= Qué debes hacer =
En el artículo sobre el taller de danza de Luz Arcas, enumera en orden las acciones que realiza la mujer de cabello grisáceo en el párrafo que empieza con "Málaga/Las luces del sol".

La danza como resiliencia: Luz Arcas da vida a los cuerpos "obsoletos" de los mayores de Málaga

La artista ha llevado a cabo un taller formativo dirigido a mayores de 65 años para su espectáculo 'Bekristen/Tríptico de la prosperidad'

La coreógrafa Luz Arcas busca a mayores de 65 años para su espectáculo en Málaga

Participantes del taller formativo de Luz Arcas para participar en su espectáculo en Málaga.
Participantes del taller formativo de Luz Arcas para participar en su espectáculo en Málaga. / Javier Albiñana

Málaga/Las luces del sol que se cuelan por los ventanales de La Térmica parecen los focos de un escenario. Como si estuviera sobre las tablas, una mujer de cabello grisáceo camina como un zombi, sin levantar mucho los pies, cabizbaja, arrastrada por la edad. Cada paso parece más pesado que el anterior, algo que no solo pesa en los huesos, sino en toda una vida. Al llegar casi al centro de la sala, se detiene, mira hacia el suelo y se deja caer. El eco del golpe resuena. No es una caída brusca, se asemeja más a una rendición silenciosa provocada por el paso del tiempo. A tan solo unos centímetros de distancia, Luz Arcas la observa desde su asiento.

(Entradas de disposición espacial)
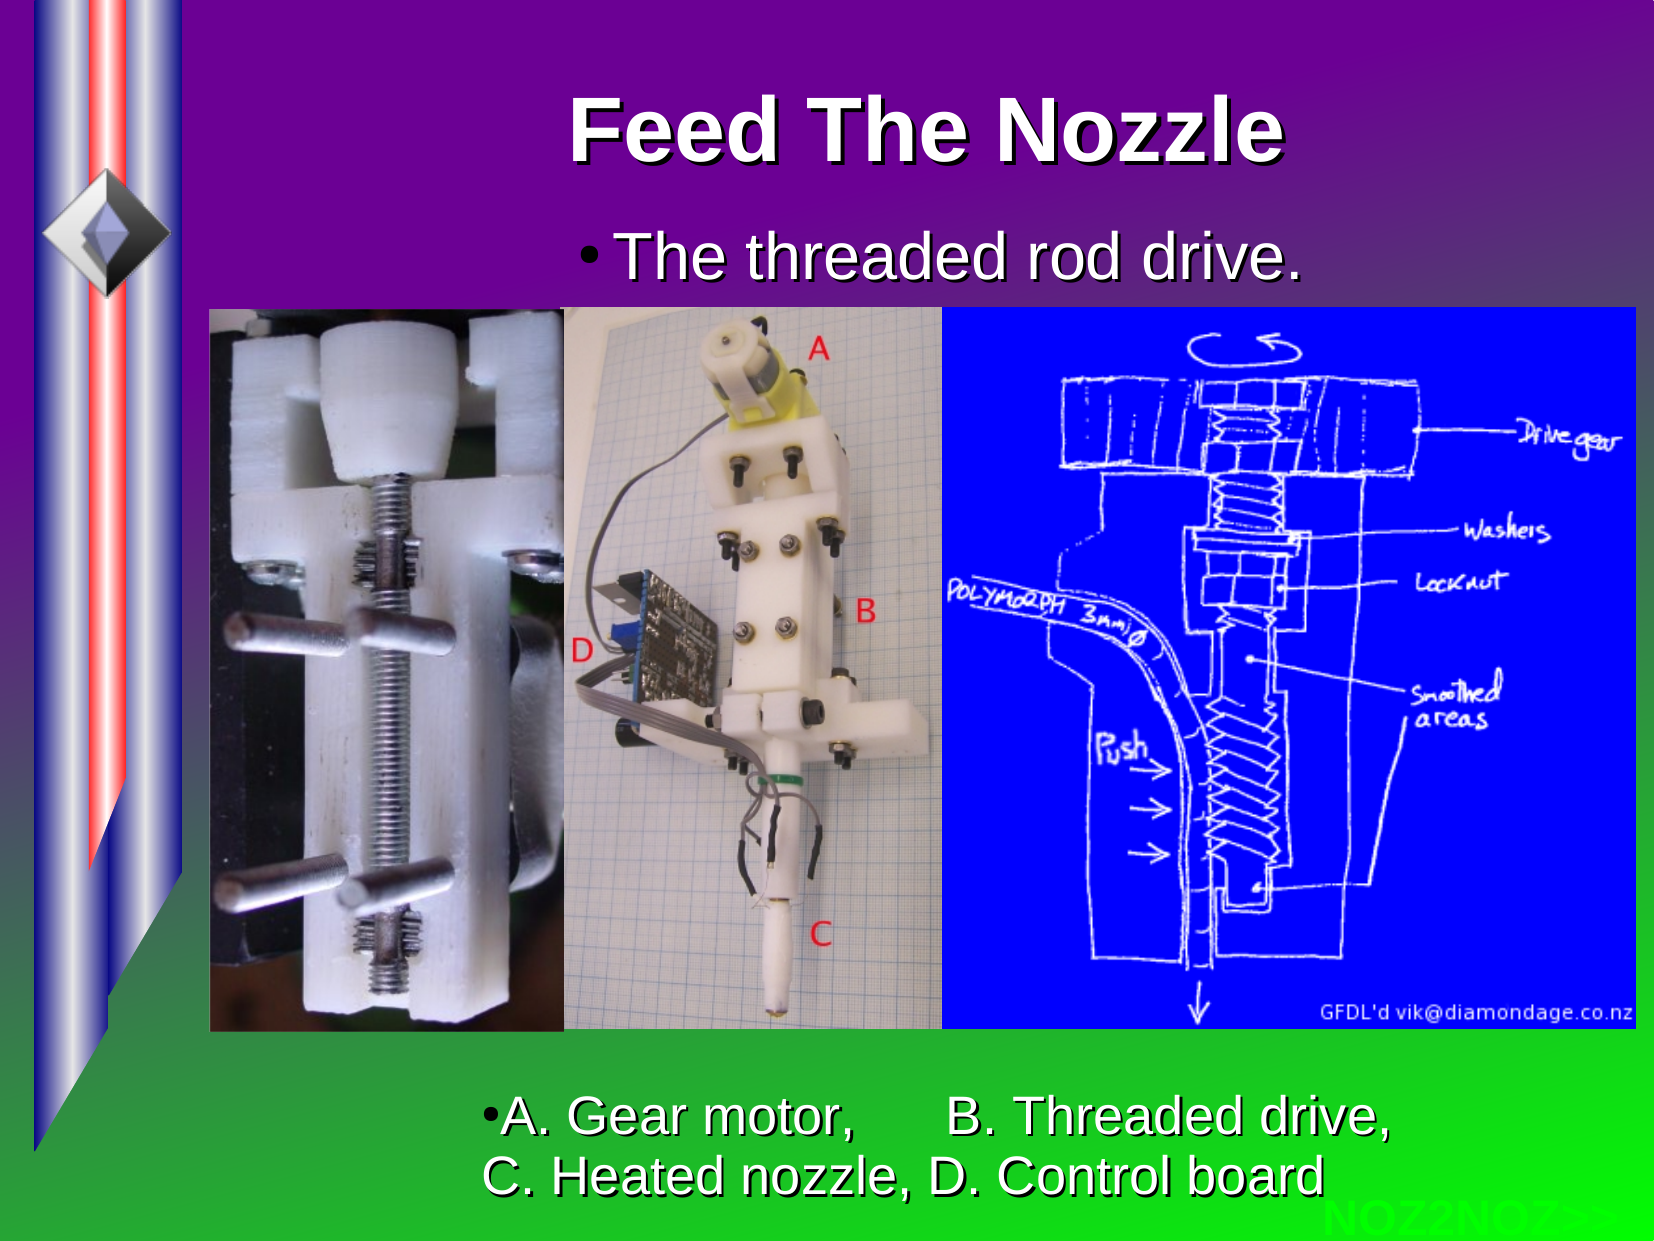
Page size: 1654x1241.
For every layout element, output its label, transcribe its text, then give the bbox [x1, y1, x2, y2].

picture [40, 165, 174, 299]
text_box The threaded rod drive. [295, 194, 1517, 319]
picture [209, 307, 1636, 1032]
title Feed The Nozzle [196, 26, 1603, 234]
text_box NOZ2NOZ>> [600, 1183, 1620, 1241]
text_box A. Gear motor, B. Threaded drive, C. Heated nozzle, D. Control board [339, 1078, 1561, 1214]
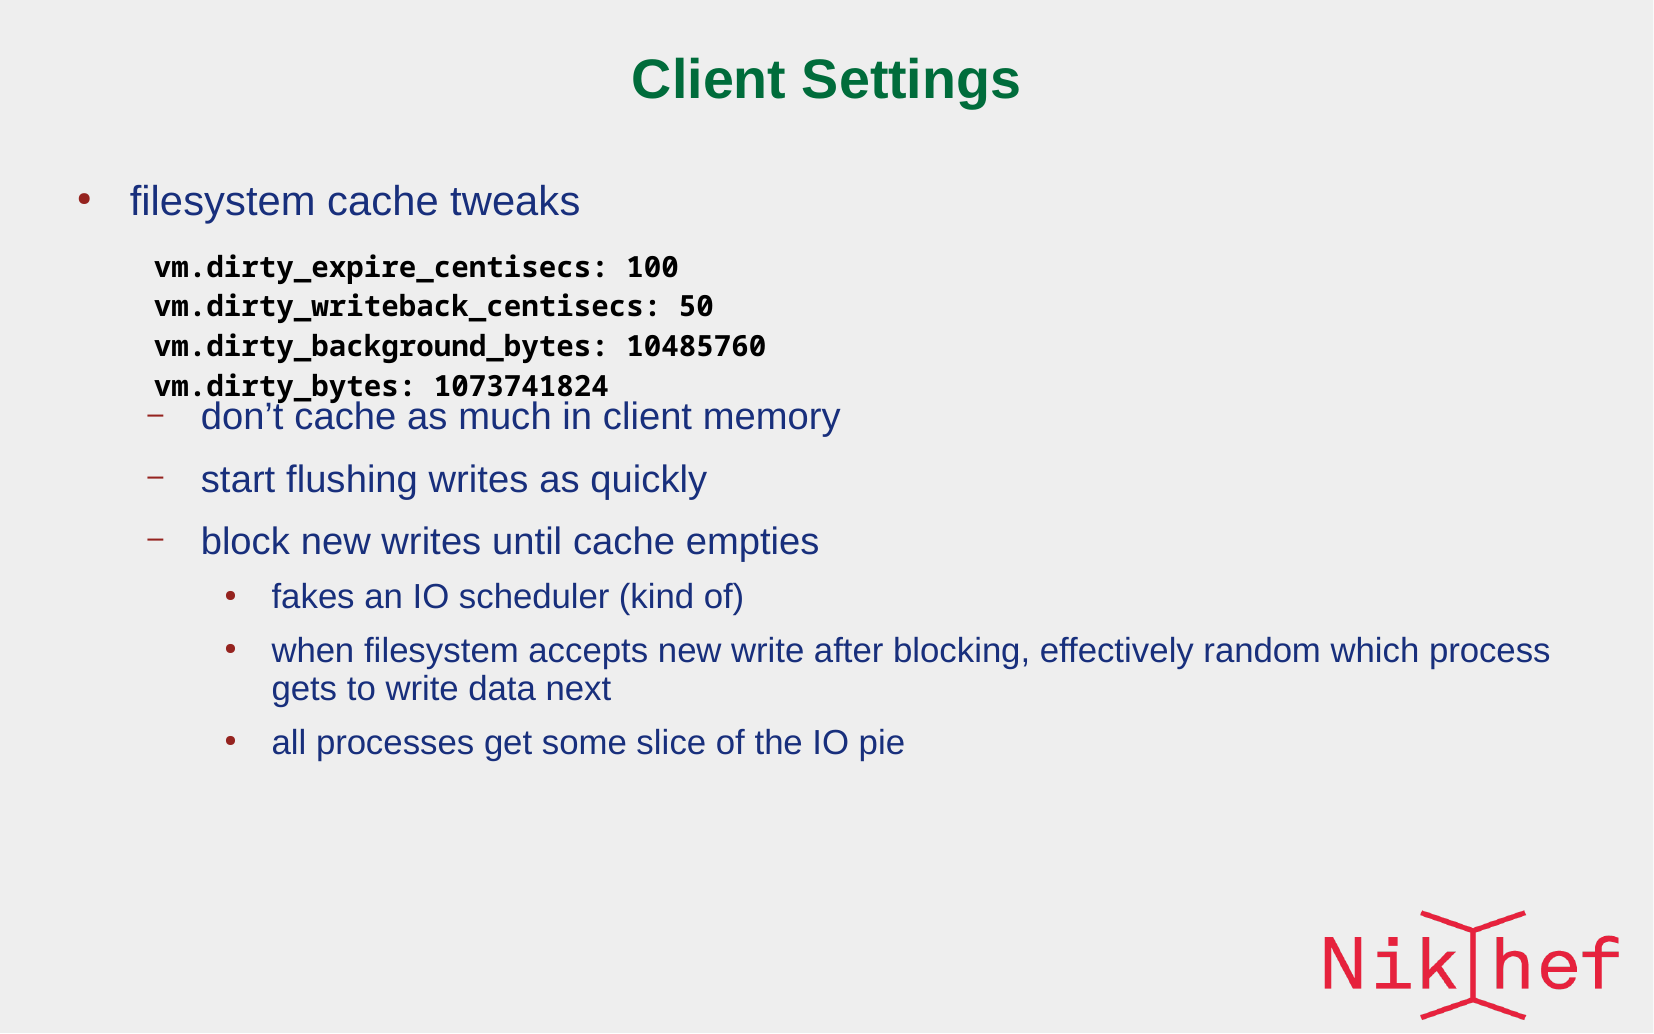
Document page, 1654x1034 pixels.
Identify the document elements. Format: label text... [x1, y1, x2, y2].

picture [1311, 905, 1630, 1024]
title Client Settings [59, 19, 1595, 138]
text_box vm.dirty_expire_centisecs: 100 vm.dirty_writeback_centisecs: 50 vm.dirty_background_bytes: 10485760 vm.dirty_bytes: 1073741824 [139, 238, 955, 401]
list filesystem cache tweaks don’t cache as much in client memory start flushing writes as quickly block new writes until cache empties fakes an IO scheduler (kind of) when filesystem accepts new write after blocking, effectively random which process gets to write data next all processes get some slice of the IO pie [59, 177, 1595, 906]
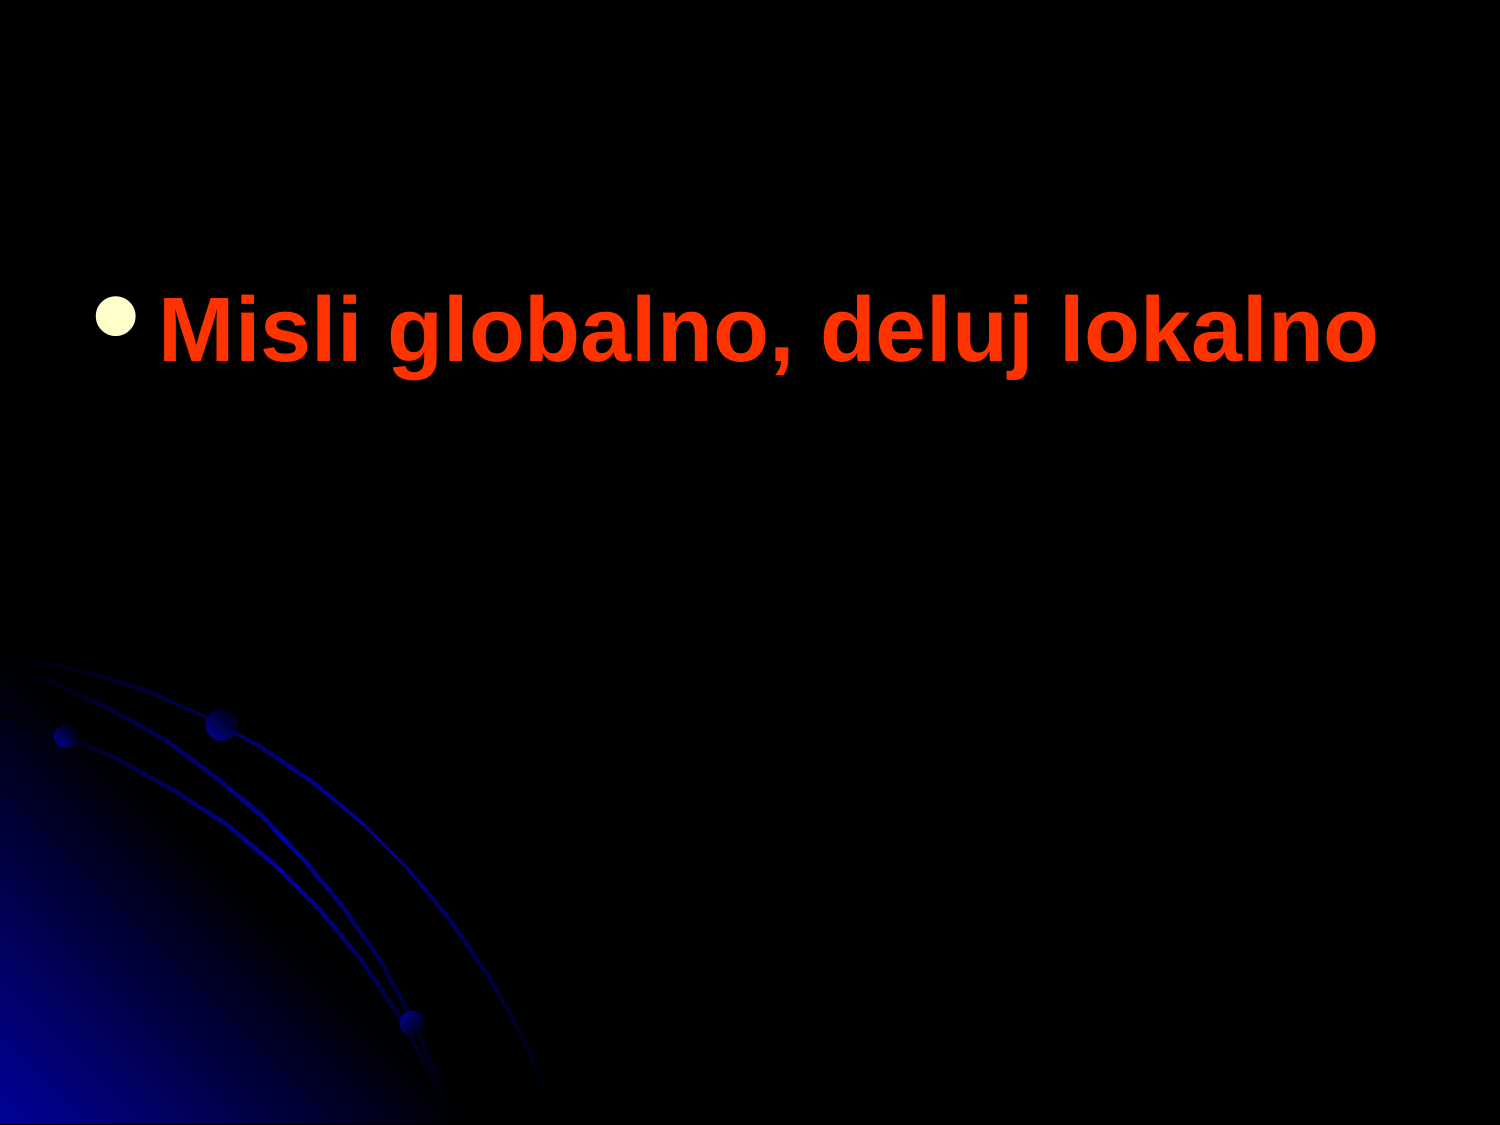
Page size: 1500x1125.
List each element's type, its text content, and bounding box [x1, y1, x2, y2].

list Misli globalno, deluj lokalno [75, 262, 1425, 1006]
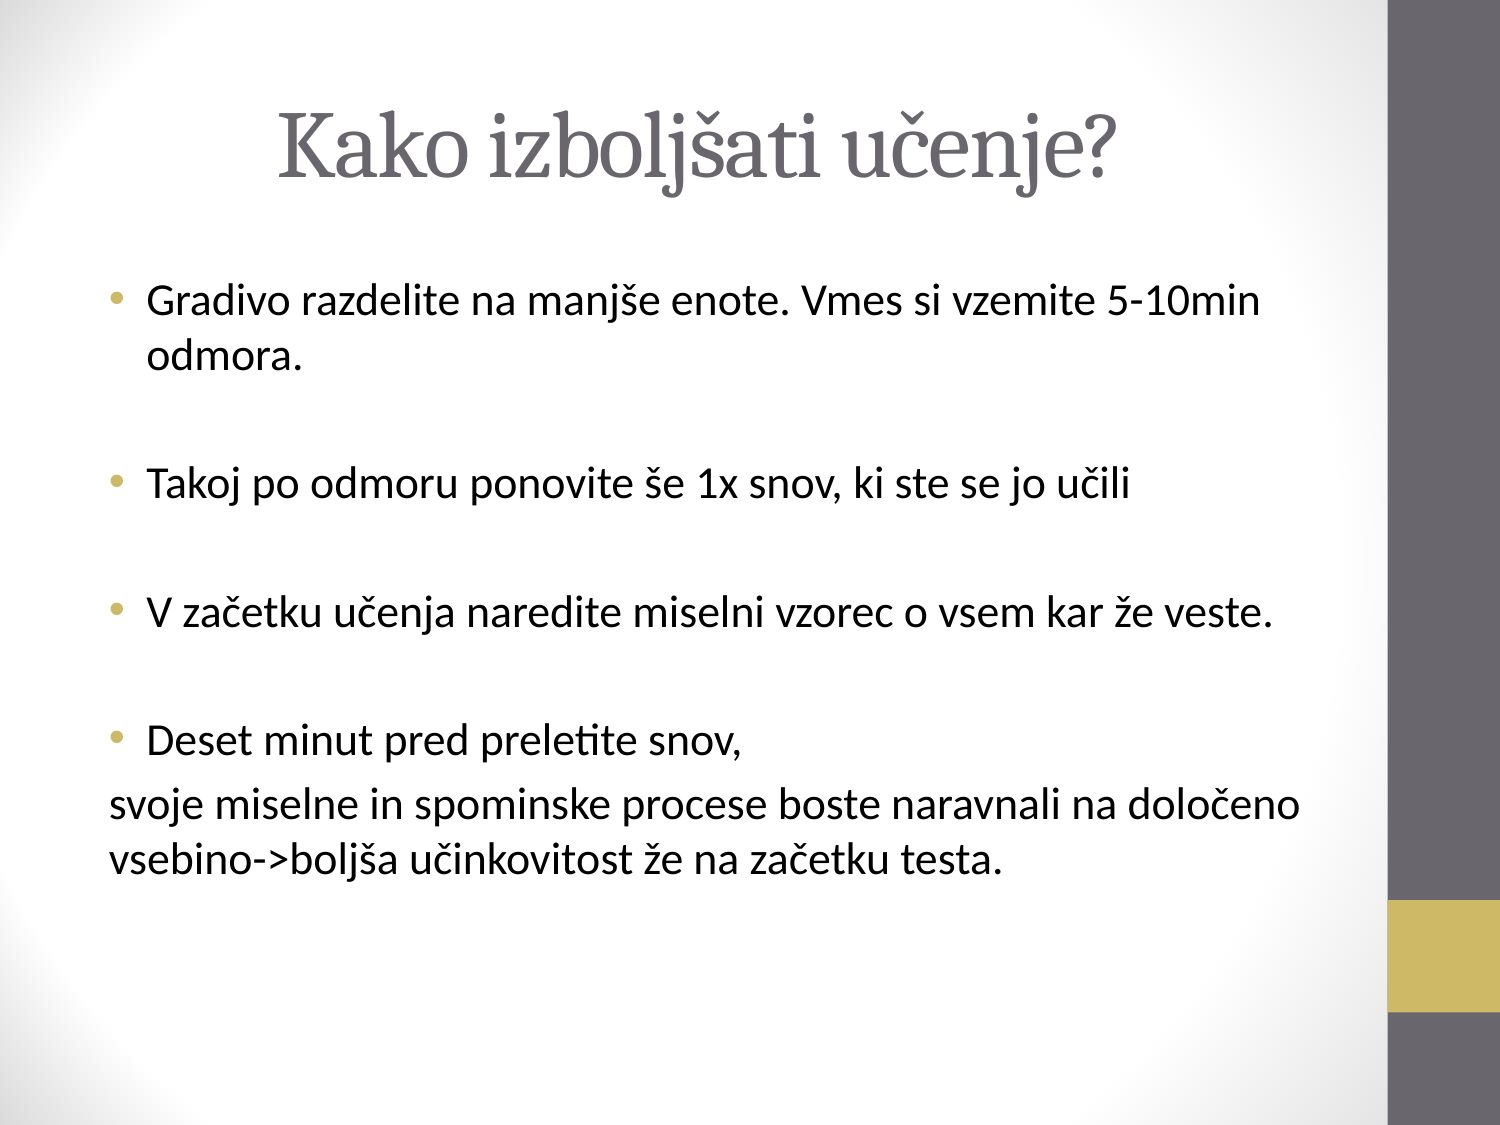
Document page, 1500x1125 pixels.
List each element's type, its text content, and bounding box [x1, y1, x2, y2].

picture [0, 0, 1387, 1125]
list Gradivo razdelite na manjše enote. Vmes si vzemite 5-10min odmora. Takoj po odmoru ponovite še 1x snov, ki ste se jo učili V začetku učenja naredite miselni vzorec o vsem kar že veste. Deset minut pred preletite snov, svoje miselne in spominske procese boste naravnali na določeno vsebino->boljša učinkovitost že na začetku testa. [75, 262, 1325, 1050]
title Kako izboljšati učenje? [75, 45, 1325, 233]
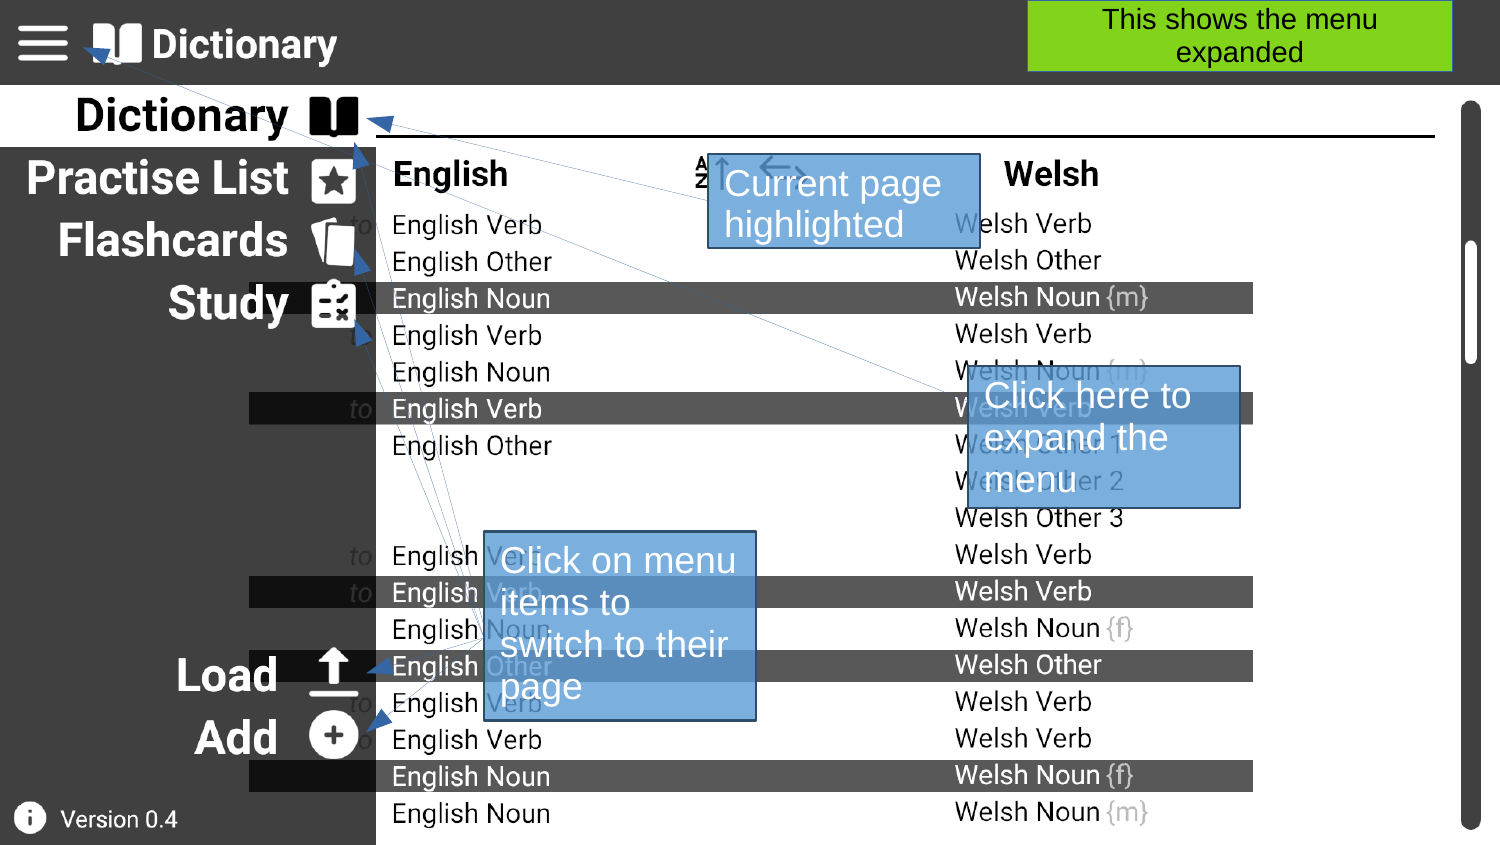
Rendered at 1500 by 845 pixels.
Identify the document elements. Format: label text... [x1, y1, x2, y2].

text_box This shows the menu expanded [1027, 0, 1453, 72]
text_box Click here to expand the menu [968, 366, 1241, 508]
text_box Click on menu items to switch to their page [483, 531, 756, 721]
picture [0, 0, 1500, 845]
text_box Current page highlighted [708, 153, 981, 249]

= Respuesta =
1. Camina como un zombi, sin levantar mucho los pies, cabizbaja.
2. Se detiene al llegar casi al centro de la sala.
3. Mira hacia el suelo.
4. Se deja caer.